____ Task material

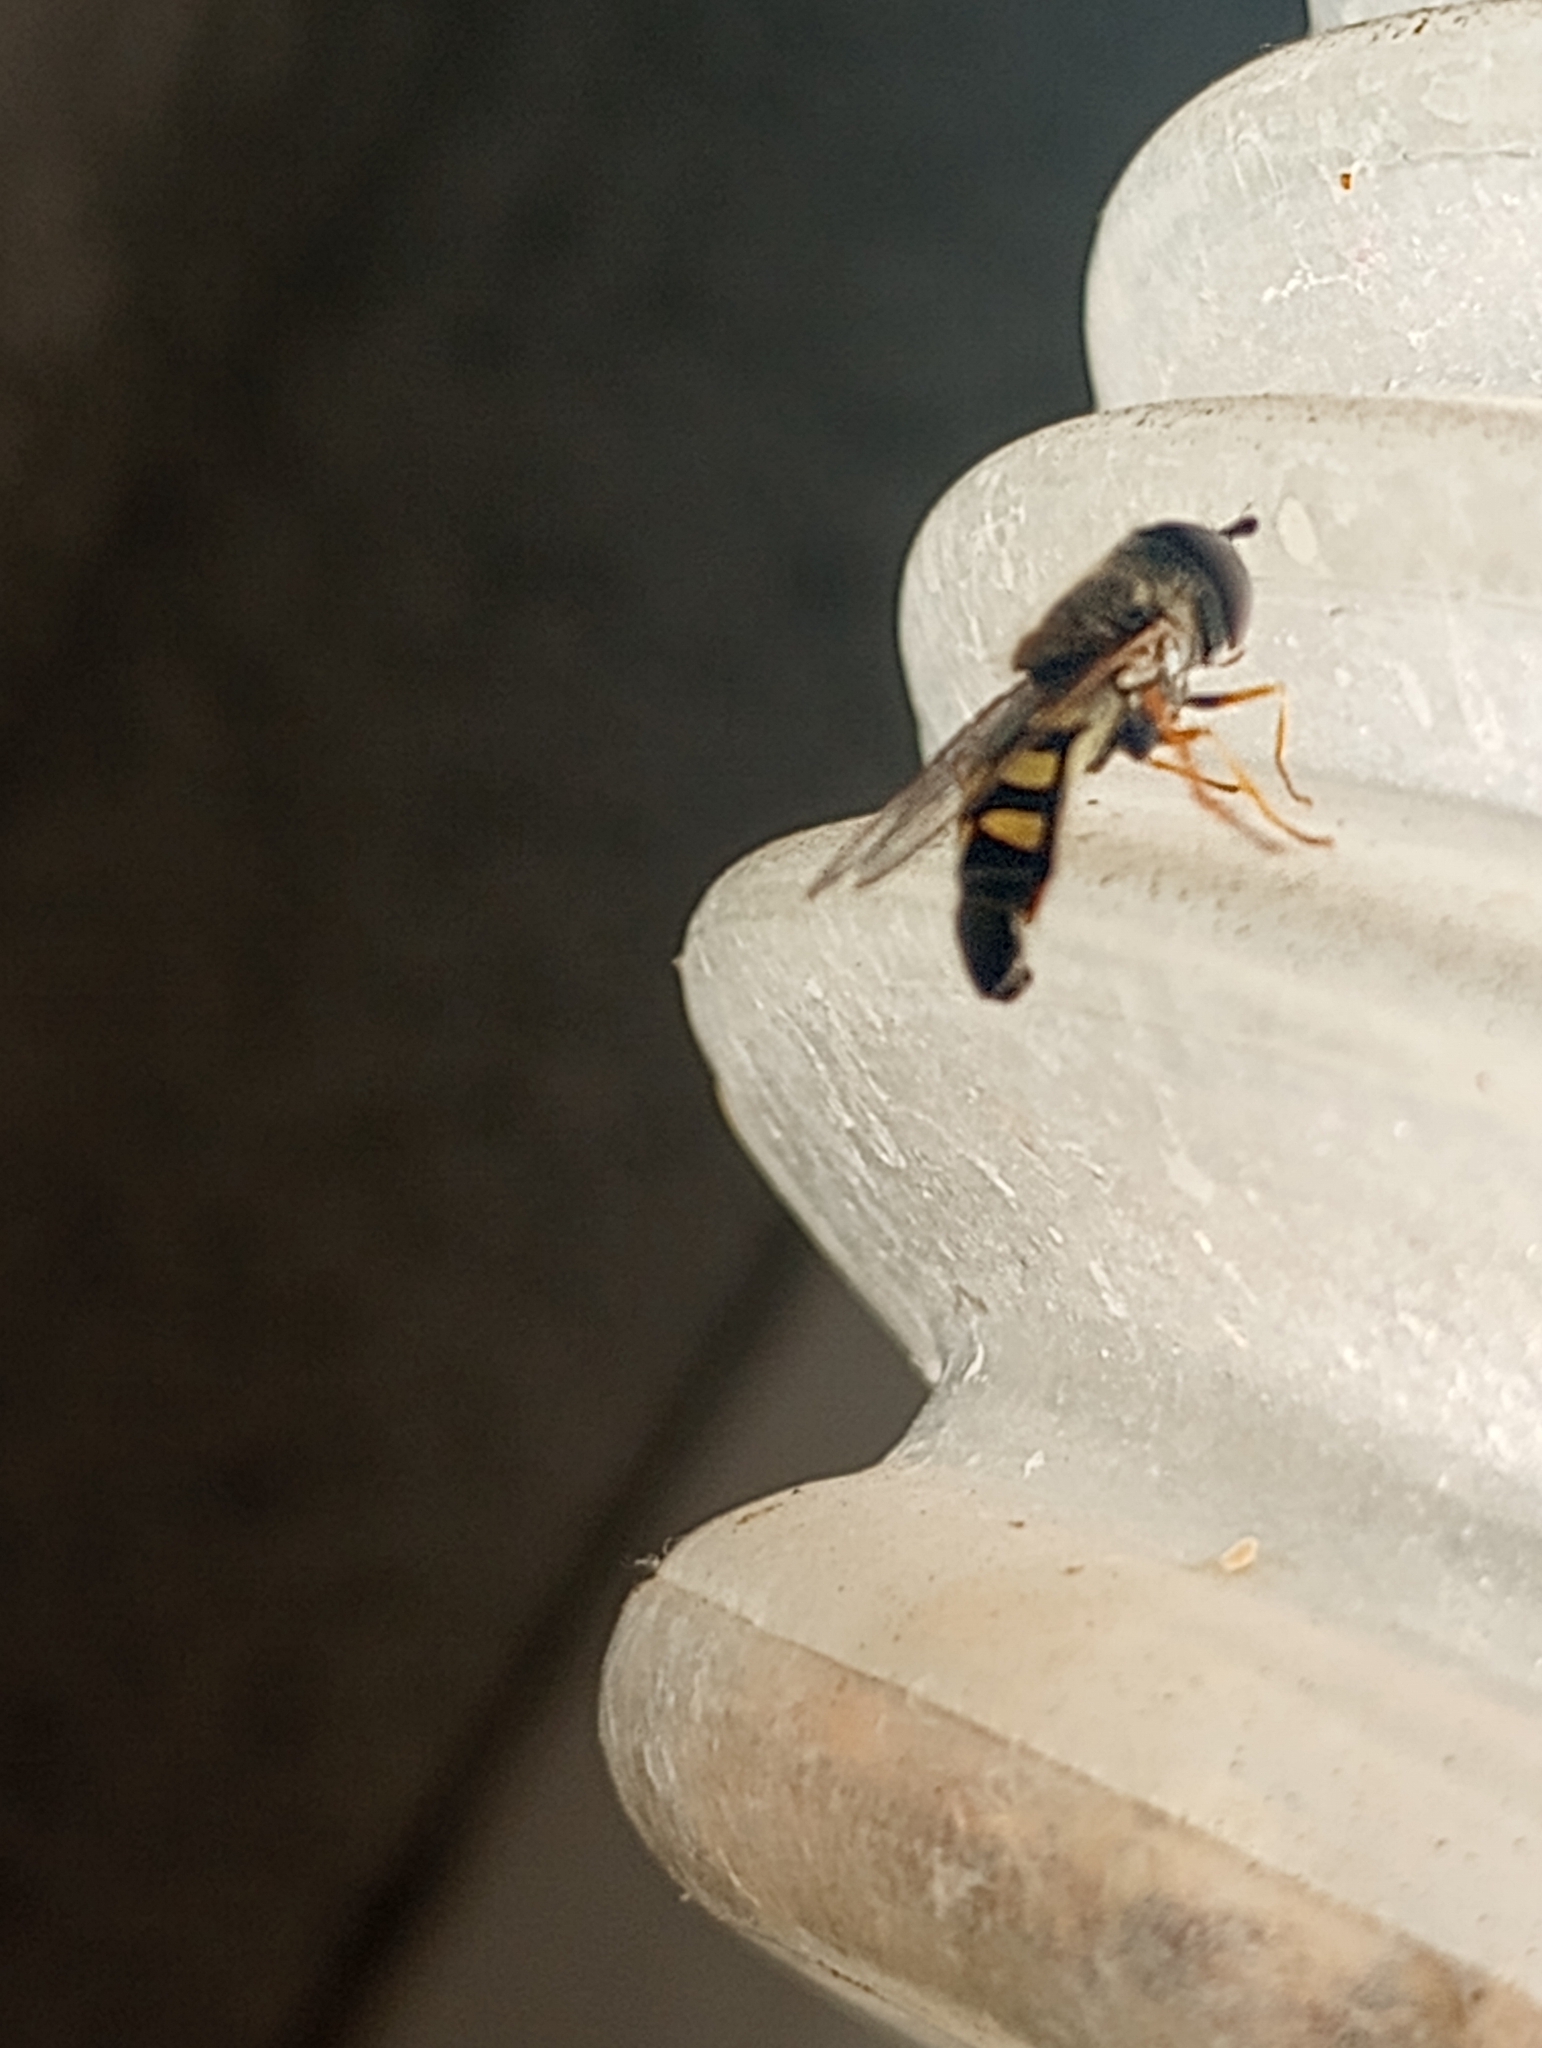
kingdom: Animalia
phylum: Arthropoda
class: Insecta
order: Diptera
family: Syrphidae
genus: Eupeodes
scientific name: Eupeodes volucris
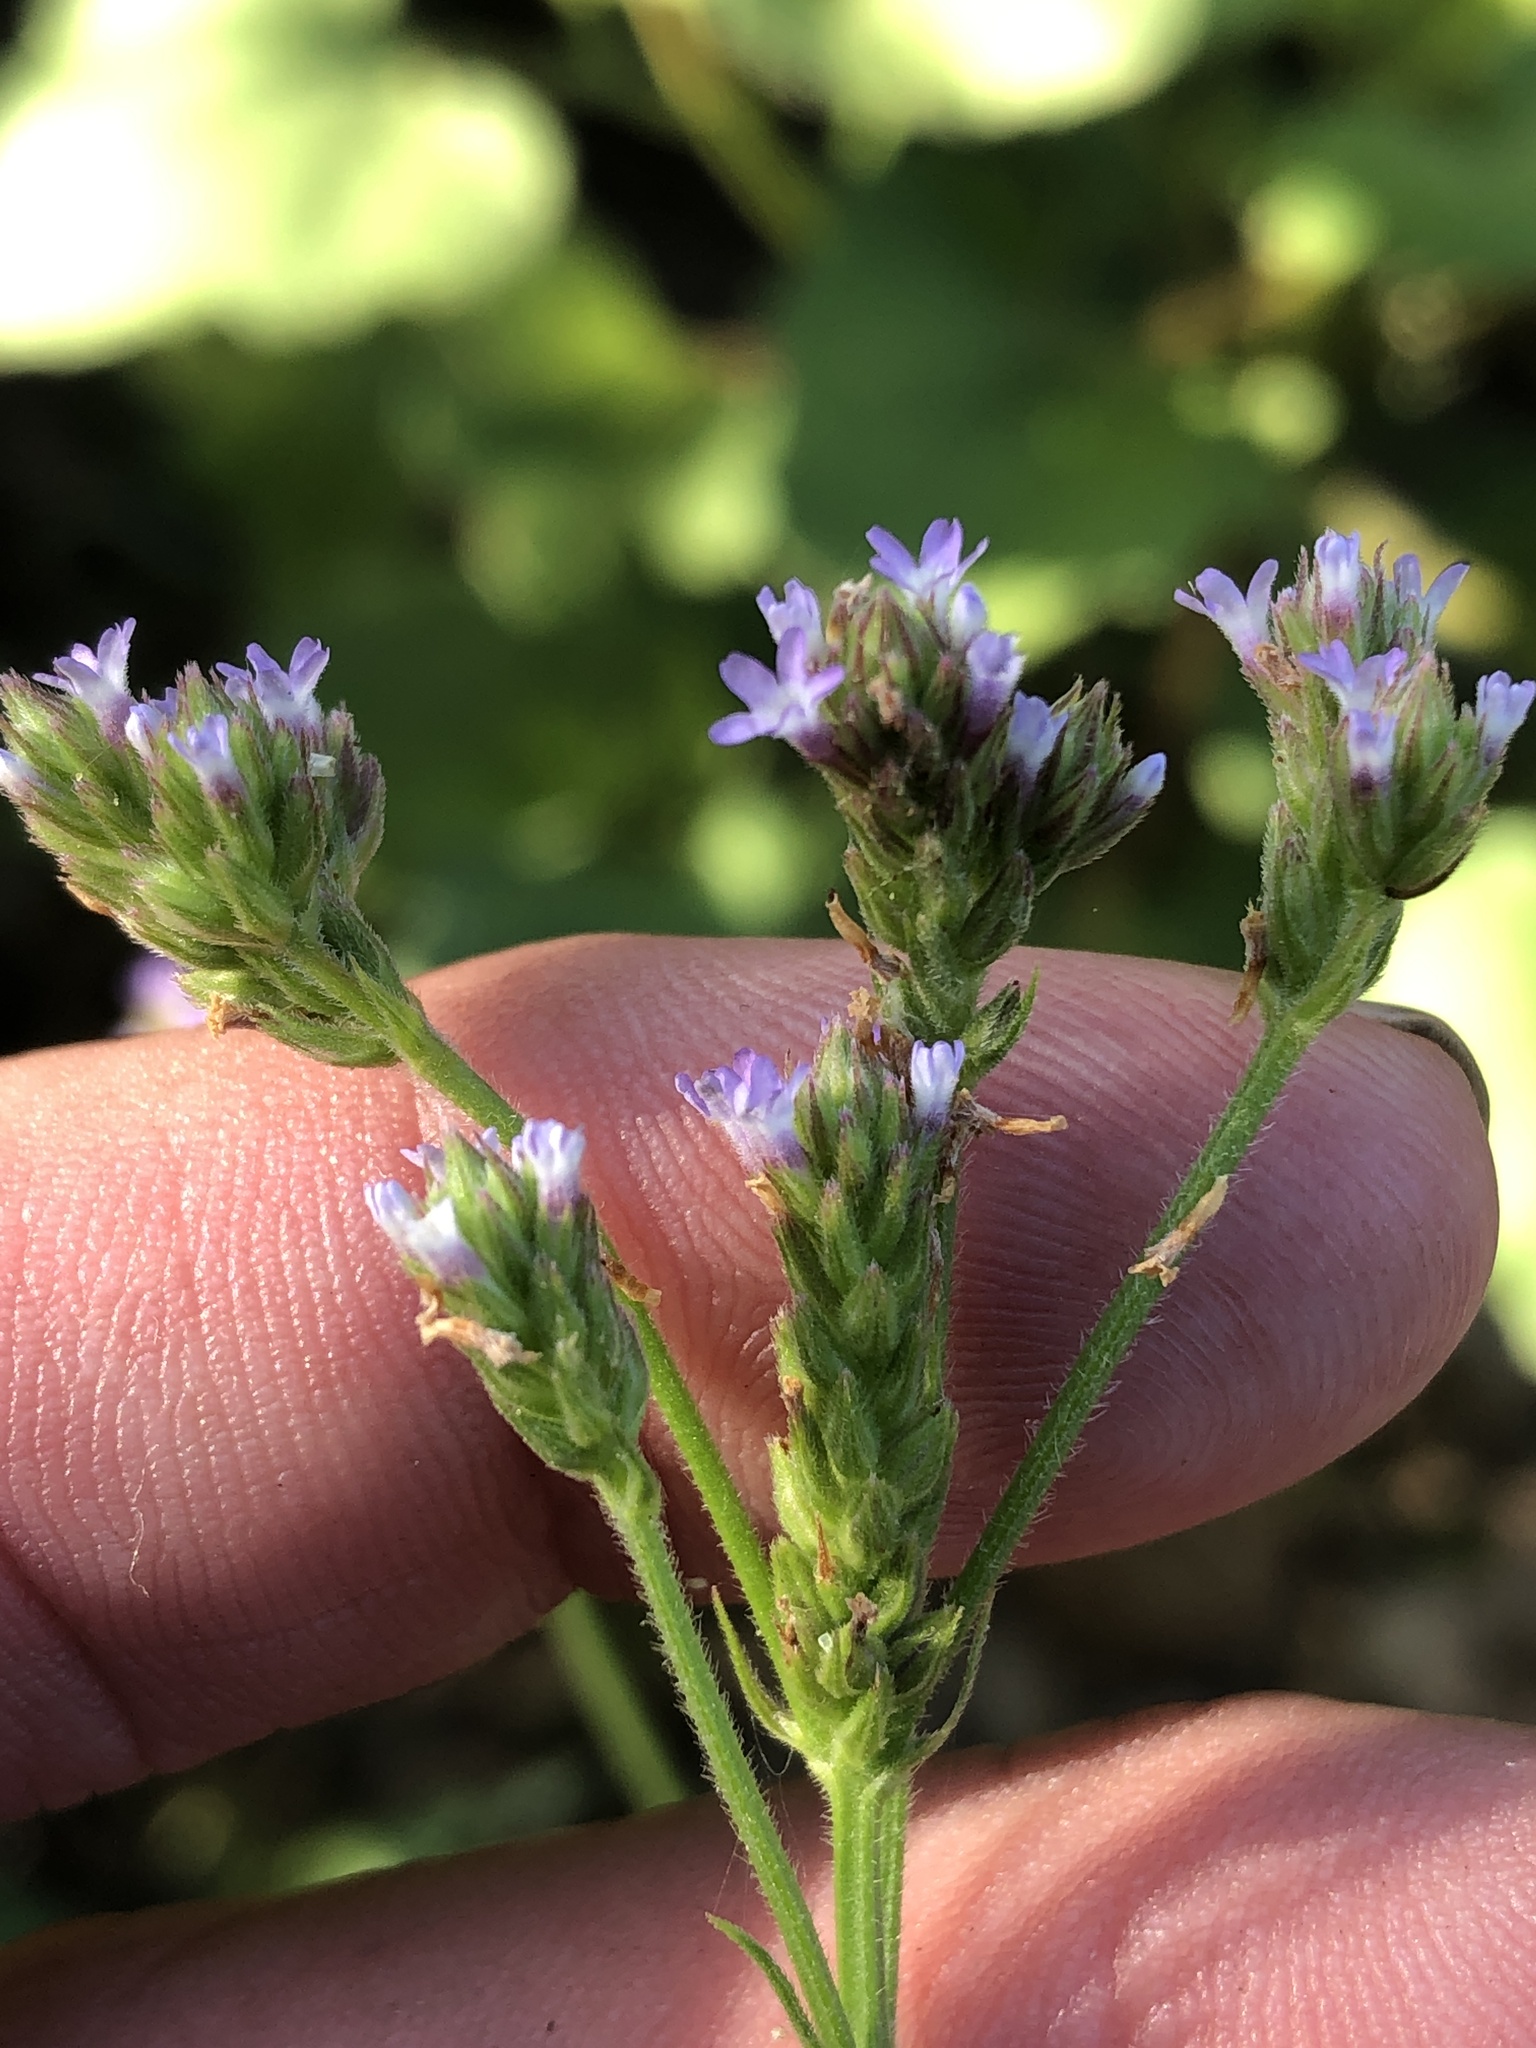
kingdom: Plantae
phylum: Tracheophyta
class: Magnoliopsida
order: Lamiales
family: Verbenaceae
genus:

________

Job.
Reproduce the records with "scientific name" replaced by "binomial name" wherever it occurs, keeping everything else unchanged. Leave the pictures out of your answer.

Solution to this problem.
kingdom: Animalia
phylum: Arthropoda
class: Insecta
order: Diptera
family: Syrphidae
genus: Eupeodes
binomial name: Eupeodes volucris
kingdom: Plantae
phylum: Tracheophyta
class: Magnoliopsida
order: Lamiales
family: Verbenaceae
genus:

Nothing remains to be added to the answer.